[osis-core] OSIS work regex

Todd Tillinghast osis-core@bibletechnologieswg.org
Wed, 14 Aug 2002 14:35:02 -0600


The statement below does not make since to me.  It seems you are saying
two conflicting things.  In any case, it seems that you are saying that
we should conform to the XML standard.  

I guess what I am suggesting is that we have references that can be XML
IDs.  I am not sure what all of the precluded and allowed characters
are.  I know that Patrick was much better verse at this when we talked
several months ago on this very topic.

The trouble with this whole line of discussion is that ":", "[", and "]"
are not allowed in XML IDs!

Also the test I did with an "_" leading was ok, it was the leading
number that was the problem we had before.  

SORRY FOR THE BOGUS DETOUR RELATED TO "_"!

The issue still remains related to OSIS references and identifiers as
XML IDs.  I think that is why I was using ".." rather than ":" long ago.
If we trade the ":" for ".." and do away with the "[" and "]" then we
would be back with a valid XML ID.  (Of course ALLOW "_" and preclude
numeral as the leading character.)

Todd

> My "XML in a Nutshell" reference book says that XML name start
> characters are letters, ideographs, and the underscore, _. If
> we want to conform to XML usage, we should allow ideographs,
underscore,
> but no _ or digits in osisIDs, I guess.
> 
> -Harry
> 
> > -----Original Message-----
> > From: owner-osis-core@bibletechnologieswg.org
> > [mailto:owner-osis-core@bibletechnologieswg.org] On Behalf Of
> > Todd Tillinghast
> > Sent: Wednesday, August 14, 2002 3:34 PM
> > To: osis-core@bibletechnologieswg.org
> > Subject: RE: [osis-core] OSIS work regex
> >
> >
> > I think I am clear now on the proposal.
> >
> > Although we don't intend to use our ids as XML IDs, by
> > allowing a leading "_" we preclude others from using the same
> > syntax/form and set of identifiers in other implementations.
> > This weakens our standard.
> >
> > I hope that encoders other than those encoding OSIS documents
> > would use identifiers that are of the same "currency" as our
> > references and identifiers.  By elimination the option for
> > those identifiers to XML IDs we limit the possibility for
> > wider adoption, influence and interoperability with OSIS document.
> >
> > Todd
> >
> > >
> > > Todd,
> > >
> > > I don't think Harry meant "_" as an extra delimiter (in the
> > same sense
> > > as "." is a delimiter in our syntax but more as a name character
in
> > > writing customary citations of names.
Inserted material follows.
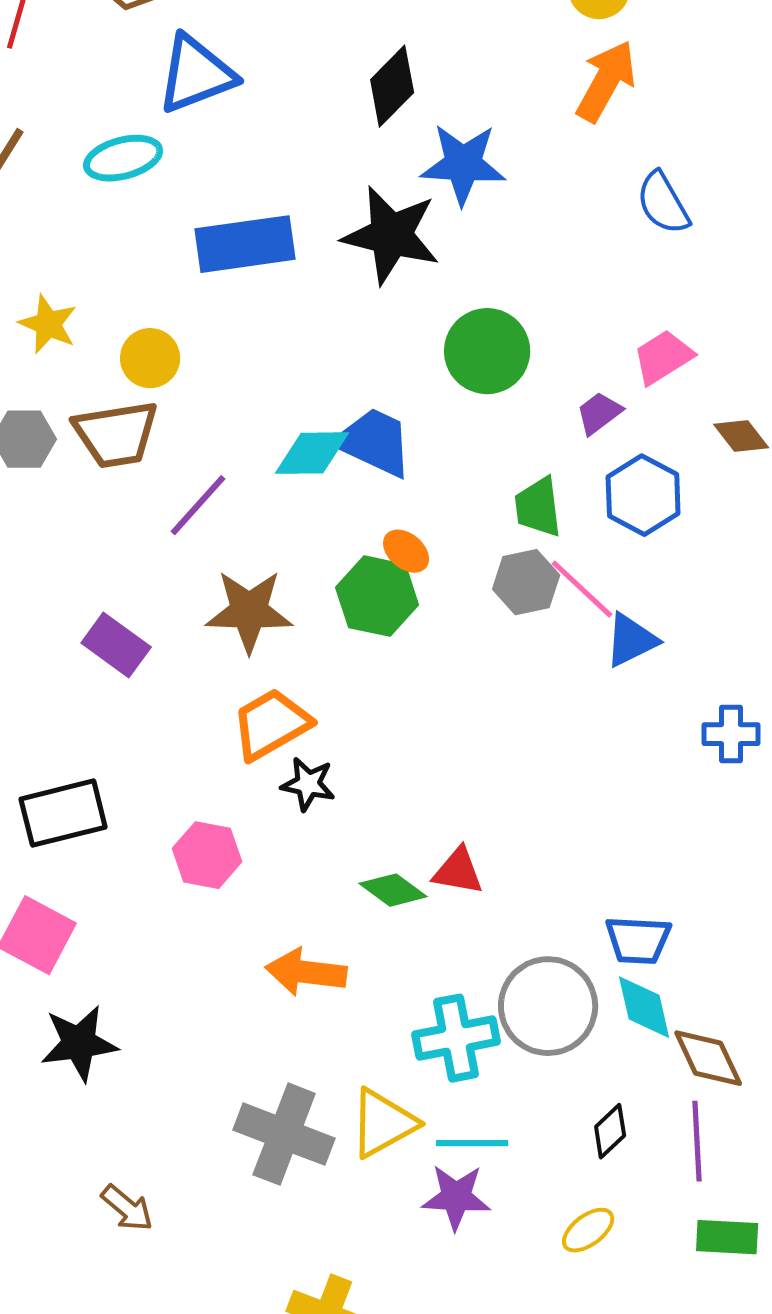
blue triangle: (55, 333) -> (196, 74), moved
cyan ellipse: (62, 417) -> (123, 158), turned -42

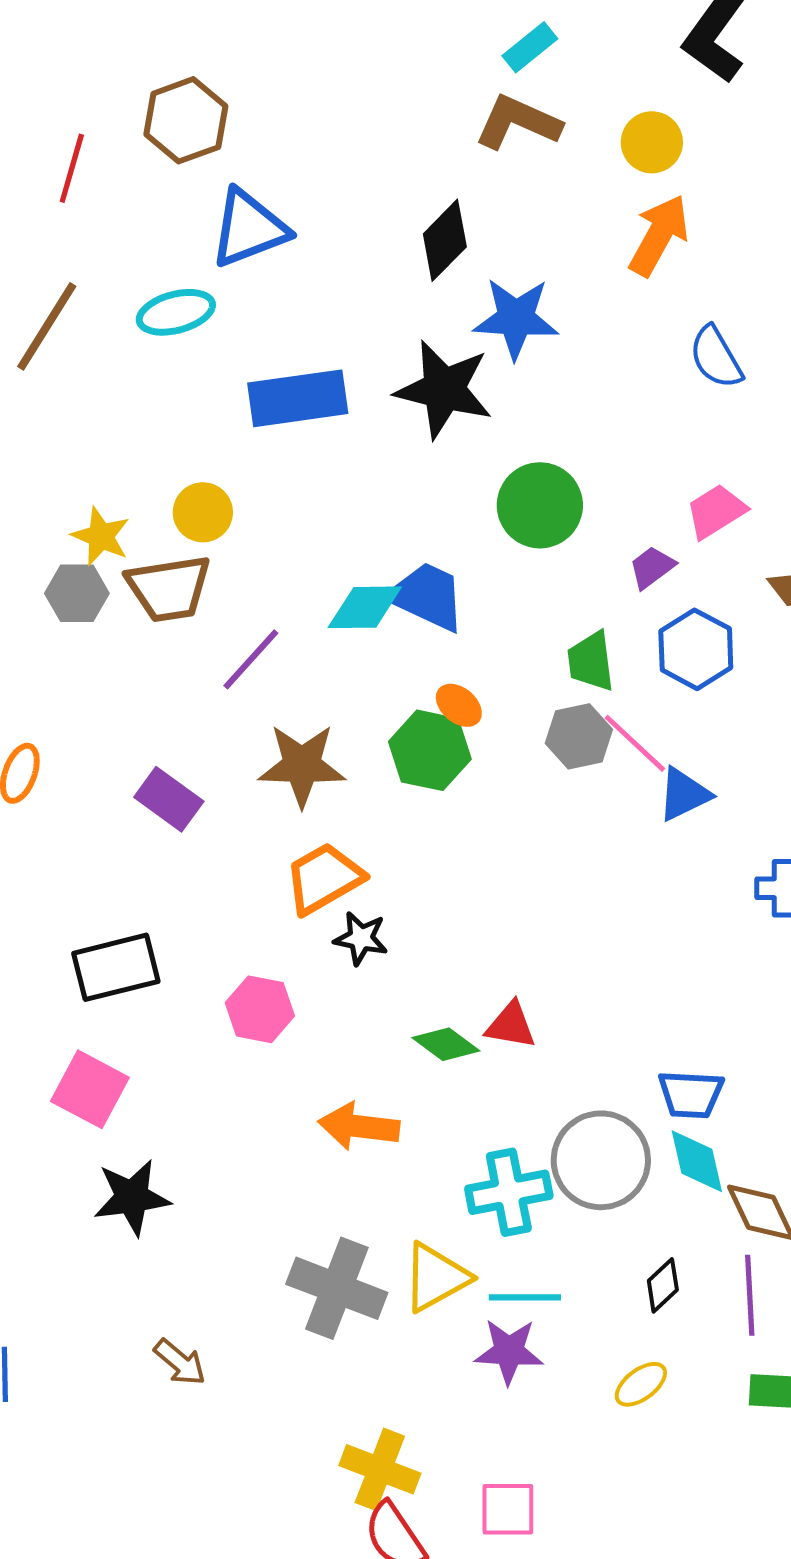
yellow star: (48, 324) -> (101, 536), moved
It is in a sense a
> > delimiter but
> > > as part of the name to be matched as a string and not a delimiter.
> > (Does
> > > that make any sense at all? Perhaps Harry can state what he
> > meant more
> > > clearly. ;-)
> > >
> > > Patrick
> > >
> > > Todd Tillinghast wrote:
> > >
> > > >What extra value does the "_" give us?
> > > >
> > > >Are you proposing Bible_.TEV_ ?
> > > >
> > > >Or just that "_" would be an option as in
> > > >Bible.Todd_New_And_Different_Reference_System ?
> > > >
> > > >I can see "_" as an allowable character as long as it is not the
> > leading
> > > >character but don't see any value in having it as an additional
> > > >delimiter to ".".
> > > >
> > > >Todd
> > > >
> > > >>-----Original Message-----
> > > >>From: owner-osis-core@bibletechnologieswg.org
[mailto:owner-osis-
> > > >>core@bibletechnologieswg.org] On Behalf Of Harry Plantinga
> > > >>Sent: Wednesday, August 14, 2002 7:26 AM
> > > >>To: osis-core@bibletechnologieswg.org
> > > >>Subject: RE: [osis-core] OSIS work regex
> > > >>
> > > >>If schema RegExps behave as they do in Perl, the ? is
> > superfluous.
> > > >>Perhaps
> > > >>
> > > >>  [\L\N][\.\L\N]*
> > > >>
> > > >>The underscore character (_) is pretty commonly used in names
and
> > may
> > > >>
> > > >be
> > > >
> > > >>present in documents converted to OSIS. I can't see that
> > it would do
> > > >>
> > > >any
> > > >
> > > >>harm. Could it be included?  Perhaps
> > > >>
> > > >> [\L\N_][\.\L\N_]*
> > > >>
> > > >>-Harry
> > > >>
> > > >>----------------------------------
> > > >>For the work portion:
> > > >>
> > > >><xs:pattern value = "([\L\N\.]([\L\N\.]*)?)" />
> > > >>
> > > >>By which I am trying to say, any letter or number combination,
> > > >>
> > > >followed
> > > >
> > > >>by a period is complusory, followed by any number of optional
> > > >>letter/number combinations that also end in a period (periods,
> > > >>
> > > >hyphens,
> > > >
> > > >>etc., being excluded from the work name).
> > > >>
> > > >
> > >
> > > --
> > > Patrick Durusau
> > > Director of Research and Development
> > > Society of Biblical Literature
> > > pdurusau@emory.edu
> > >
> > >
> >
> >